## Problem details
Search term "skin": please copy every line of the records below that contains it.

## Data for analysis
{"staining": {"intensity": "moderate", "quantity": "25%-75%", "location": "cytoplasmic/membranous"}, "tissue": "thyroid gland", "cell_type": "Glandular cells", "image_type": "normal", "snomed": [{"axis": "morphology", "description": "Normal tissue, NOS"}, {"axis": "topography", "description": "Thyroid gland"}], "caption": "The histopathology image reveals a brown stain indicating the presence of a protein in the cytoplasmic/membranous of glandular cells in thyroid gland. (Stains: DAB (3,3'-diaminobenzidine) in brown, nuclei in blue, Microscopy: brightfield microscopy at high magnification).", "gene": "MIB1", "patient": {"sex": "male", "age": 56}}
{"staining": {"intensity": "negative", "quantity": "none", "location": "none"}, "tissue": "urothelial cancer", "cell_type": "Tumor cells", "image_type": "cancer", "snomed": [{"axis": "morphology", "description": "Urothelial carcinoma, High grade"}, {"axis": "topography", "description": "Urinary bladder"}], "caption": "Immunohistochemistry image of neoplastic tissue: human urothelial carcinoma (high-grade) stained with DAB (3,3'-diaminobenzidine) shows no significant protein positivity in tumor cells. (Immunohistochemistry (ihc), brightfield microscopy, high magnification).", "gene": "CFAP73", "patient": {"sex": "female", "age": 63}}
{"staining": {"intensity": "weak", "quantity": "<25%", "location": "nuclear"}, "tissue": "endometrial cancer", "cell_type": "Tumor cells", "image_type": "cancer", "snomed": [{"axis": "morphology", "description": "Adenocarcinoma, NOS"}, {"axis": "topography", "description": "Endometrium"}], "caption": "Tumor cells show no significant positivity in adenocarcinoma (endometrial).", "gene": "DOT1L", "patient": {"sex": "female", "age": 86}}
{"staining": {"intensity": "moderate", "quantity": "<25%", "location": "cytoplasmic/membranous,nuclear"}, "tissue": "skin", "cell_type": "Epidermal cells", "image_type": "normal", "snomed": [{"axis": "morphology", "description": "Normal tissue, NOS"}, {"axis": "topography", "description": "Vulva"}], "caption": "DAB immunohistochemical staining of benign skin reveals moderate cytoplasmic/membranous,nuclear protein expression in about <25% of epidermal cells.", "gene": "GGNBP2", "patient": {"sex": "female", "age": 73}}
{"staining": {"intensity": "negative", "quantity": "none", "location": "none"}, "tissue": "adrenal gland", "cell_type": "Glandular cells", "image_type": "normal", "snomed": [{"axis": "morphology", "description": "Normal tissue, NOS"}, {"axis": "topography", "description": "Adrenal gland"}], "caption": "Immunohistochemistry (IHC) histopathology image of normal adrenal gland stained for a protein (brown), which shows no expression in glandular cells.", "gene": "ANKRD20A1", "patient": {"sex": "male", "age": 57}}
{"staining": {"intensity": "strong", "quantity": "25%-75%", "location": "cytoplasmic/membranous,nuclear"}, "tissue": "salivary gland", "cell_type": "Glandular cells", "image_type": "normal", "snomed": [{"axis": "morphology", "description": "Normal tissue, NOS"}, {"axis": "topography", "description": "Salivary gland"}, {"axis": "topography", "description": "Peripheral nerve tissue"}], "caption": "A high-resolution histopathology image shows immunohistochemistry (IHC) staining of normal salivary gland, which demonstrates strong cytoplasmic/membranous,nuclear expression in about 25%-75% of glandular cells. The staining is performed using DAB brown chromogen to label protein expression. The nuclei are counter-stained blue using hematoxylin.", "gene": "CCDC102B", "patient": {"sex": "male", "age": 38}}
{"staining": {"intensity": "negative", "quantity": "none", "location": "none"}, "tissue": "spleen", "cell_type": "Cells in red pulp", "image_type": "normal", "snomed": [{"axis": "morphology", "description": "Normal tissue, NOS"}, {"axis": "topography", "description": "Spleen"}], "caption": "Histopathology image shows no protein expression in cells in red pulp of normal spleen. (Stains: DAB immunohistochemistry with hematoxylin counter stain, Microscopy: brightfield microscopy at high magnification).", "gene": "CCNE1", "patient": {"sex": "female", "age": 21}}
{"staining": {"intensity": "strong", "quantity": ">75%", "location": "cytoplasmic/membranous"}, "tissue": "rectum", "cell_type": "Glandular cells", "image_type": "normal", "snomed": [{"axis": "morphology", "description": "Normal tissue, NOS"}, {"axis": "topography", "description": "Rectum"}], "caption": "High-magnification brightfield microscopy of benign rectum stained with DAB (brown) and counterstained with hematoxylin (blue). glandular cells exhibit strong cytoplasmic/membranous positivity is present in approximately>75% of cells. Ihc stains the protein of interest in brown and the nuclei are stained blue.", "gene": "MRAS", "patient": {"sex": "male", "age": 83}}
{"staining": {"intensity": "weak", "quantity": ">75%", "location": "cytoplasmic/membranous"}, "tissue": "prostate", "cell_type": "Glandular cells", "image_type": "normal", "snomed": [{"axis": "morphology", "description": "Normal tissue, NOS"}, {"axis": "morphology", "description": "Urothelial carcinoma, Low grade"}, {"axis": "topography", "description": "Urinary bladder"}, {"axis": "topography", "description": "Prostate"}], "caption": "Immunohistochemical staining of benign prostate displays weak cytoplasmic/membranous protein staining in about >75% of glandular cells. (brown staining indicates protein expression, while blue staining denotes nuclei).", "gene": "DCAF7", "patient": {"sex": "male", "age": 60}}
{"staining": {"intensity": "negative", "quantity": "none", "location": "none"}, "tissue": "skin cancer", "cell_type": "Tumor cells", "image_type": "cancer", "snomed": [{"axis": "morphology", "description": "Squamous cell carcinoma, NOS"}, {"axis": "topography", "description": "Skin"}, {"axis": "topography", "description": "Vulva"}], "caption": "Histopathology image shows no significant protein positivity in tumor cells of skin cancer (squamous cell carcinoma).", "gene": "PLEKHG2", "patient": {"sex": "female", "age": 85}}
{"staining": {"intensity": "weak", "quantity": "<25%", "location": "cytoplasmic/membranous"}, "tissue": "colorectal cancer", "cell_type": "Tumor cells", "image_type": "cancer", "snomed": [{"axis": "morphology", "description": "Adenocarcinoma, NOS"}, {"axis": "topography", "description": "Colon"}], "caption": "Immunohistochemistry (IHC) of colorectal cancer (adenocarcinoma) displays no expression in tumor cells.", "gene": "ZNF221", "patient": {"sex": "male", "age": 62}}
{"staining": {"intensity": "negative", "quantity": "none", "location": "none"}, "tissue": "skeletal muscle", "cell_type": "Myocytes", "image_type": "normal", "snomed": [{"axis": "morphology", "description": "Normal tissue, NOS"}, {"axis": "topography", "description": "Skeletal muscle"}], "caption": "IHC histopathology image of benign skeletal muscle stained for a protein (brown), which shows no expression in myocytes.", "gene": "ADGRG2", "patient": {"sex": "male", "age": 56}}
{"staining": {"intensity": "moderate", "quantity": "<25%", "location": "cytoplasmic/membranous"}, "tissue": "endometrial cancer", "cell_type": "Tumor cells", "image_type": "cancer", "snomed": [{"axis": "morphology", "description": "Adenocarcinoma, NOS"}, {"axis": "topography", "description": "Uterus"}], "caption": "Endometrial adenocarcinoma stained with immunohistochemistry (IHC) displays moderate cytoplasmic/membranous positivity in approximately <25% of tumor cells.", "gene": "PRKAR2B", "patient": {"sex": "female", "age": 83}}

## Result of the exercise
{"staining": {"intensity": "moderate", "quantity": "<25%", "location": "cytoplasmic/membranous,nuclear"}, "tissue": "skin", "cell_type": "Epidermal cells", "image_type": "normal", "snomed": [{"axis": "morphology", "description": "Normal tissue, NOS"}, {"axis": "topography", "description": "Vulva"}], "caption": "DAB immunohistochemical staining of benign skin reveals moderate cytoplasmic/membranous,nuclear protein expression in about <25% of epidermal cells.", "gene": "GGNBP2", "patient": {"sex": "female", "age": 73}}
{"staining": {"intensity": "negative", "quantity": "none", "location": "none"}, "tissue": "skin cancer", "cell_type": "Tumor cells", "image_type": "cancer", "snomed": [{"axis": "morphology", "description": "Squamous cell carcinoma, NOS"}, {"axis": "topography", "description": "Skin"}, {"axis": "topography", "description": "Vulva"}], "caption": "Histopathology image shows no significant protein positivity in tumor cells of skin cancer (squamous cell carcinoma).", "gene": "PLEKHG2", "patient": {"sex": "female", "age": 85}}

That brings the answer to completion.